ACTION ITEM:
Scan the entries below. Report each line where the string "const" occurs.

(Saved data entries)
= = =
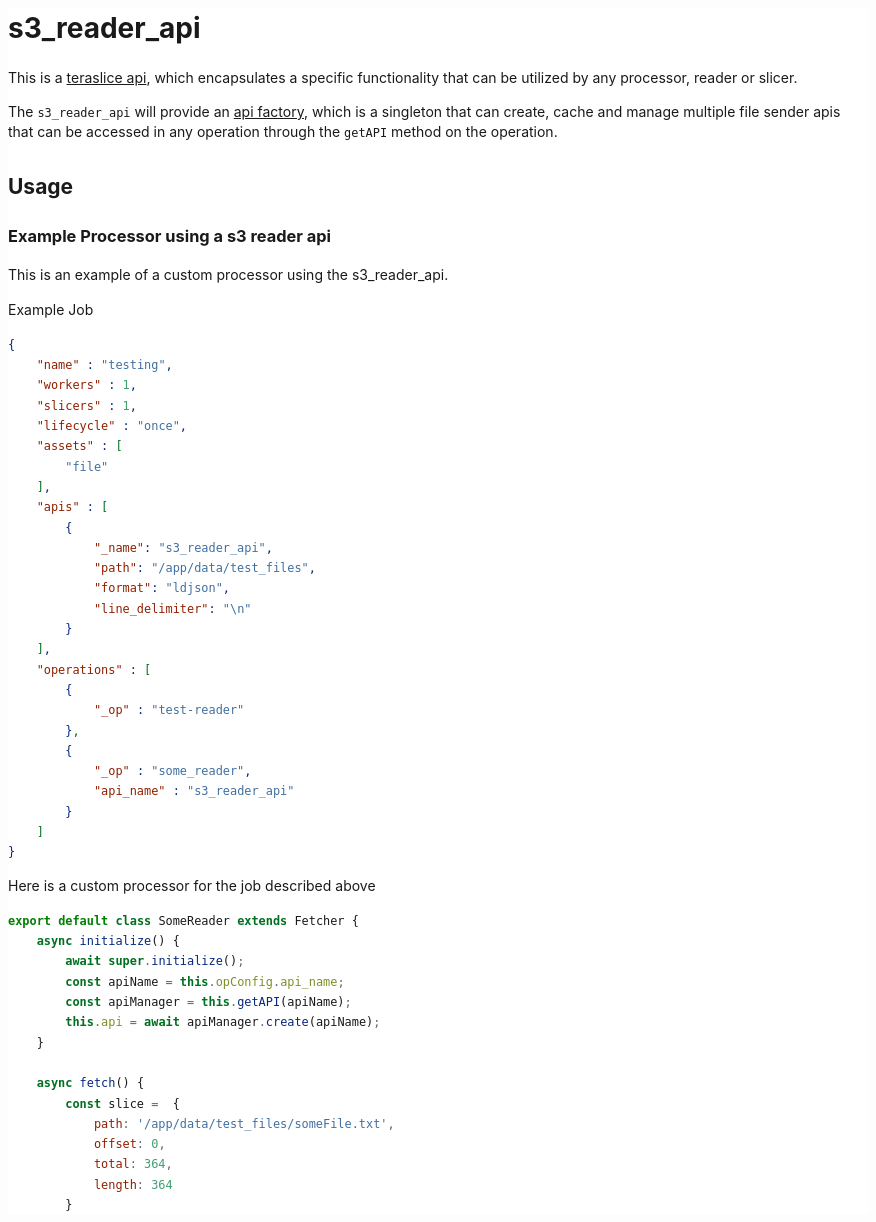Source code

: # s3_reader_api

This is a [teraslice api](https://terascope.github.io/teraslice/docs/jobs/configuration#apis), which encapsulates a specific functionality that can be utilized by any processor, reader or slicer.

The `s3_reader_api` will provide an [api factory](https://terascope.github.io/teraslice/docs/packages/job-components/api/classes/apifactory), which is a singleton that can create, cache and manage multiple file sender apis that can be accessed in any operation through the `getAPI` method on the operation.

## Usage

### Example Processor using a s3 reader api
This is an example of a custom processor using the s3_reader_api.

Example Job

```json
{
    "name" : "testing",
    "workers" : 1,
    "slicers" : 1,
    "lifecycle" : "once",
    "assets" : [
        "file"
    ],
    "apis" : [
        {
            "_name": "s3_reader_api",
            "path": "/app/data/test_files",
            "format": "ldjson",
            "line_delimiter": "\n"
        }
    ],
    "operations" : [
        {
            "_op" : "test-reader"
        },
        {
            "_op" : "some_reader",
            "api_name" : "s3_reader_api"
        }
    ]
}
```

Here is a custom processor for the job described above

```javascript
export default class SomeReader extends Fetcher {
    async initialize() {
        await super.initialize();
        const apiName = this.opConfig.api_name;
        const apiManager = this.getAPI(apiName);
        this.api = await apiManager.create(apiName);
    }

    async fetch() {
        const slice =  {
            path: '/app/data/test_files/someFile.txt',
            offset: 0,
            total: 364,
            length: 364
        }
```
= = =
ANSWER TO THIS EXERCISE:
        const apiName = this.opConfig.api_name;
        const apiManager = this.getAPI(apiName);
        const slice =  {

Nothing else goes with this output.